By turning around the approach that allows nearly all Unicode characters to instead employ a much more restrictive set, and in which regional registries will be responsible for establishing and enforcing IDN registration policies, Cerf and Klensin believe the problem will be easier to solve. Klensin also says the publication of RFC 4690 will provide a clear rebuke to critics who claim that the IETF and ICANN are dragging their feet.
"Think of this as the tuning of a protocol that went out there a little bit too early, rather than a drastic turn-around," Klensin says. "Given that you have a closed set of characters, at this point, if there's doubt about a character getting in, you should leave it out. It's protocol tuning, and I am optimistic enough about the general nature of the IETF process that I believe this problem would have been solved three years ago without so much pressure from a variety of actors to do something immediately. This time around there is a much broader understanding."

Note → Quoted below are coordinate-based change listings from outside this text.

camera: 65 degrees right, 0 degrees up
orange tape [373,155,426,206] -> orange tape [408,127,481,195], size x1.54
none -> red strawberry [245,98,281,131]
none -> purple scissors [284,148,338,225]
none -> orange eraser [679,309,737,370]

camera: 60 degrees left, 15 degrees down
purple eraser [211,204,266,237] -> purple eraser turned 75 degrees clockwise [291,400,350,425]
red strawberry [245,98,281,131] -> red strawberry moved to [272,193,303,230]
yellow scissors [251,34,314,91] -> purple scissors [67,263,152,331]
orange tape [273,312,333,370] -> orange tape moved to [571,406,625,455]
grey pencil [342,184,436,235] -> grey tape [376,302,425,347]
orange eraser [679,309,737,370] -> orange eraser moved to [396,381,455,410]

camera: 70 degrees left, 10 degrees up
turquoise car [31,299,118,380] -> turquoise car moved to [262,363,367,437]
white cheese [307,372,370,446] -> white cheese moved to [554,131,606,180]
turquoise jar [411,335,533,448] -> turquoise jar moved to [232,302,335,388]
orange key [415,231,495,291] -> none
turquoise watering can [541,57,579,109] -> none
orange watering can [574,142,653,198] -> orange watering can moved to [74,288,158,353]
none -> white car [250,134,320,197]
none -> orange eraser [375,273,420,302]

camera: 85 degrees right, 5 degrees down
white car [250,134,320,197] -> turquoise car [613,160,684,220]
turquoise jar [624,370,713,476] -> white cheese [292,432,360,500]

"It is very frustrating to think about the potential hazards of confusability and the kinds of abuse consumers might be in for," Cerf says, "and while you're trying to inhibit that in the greatest way possible, to be beaten upon by some country representative somewhere complaining you are deliberately ignoring their interests or cultural interests — well, it's an easy environment in which to stir friction. RFC 4690 and some of the exchanges that took place at the IGF went some distance toward allowing the impatient community to understand what some of the problems are, and the technical community to appreciate how passionate people are to get to some kind of a workable solution."
Karp says that although he doesn't discern any consensus at present, because whatever solution emerges will involve "a certain amount of pain for everybody," the scope of the challenge is by no means insurmountable. "I don't despair of human ingenuity being more than able to deal with this," he says.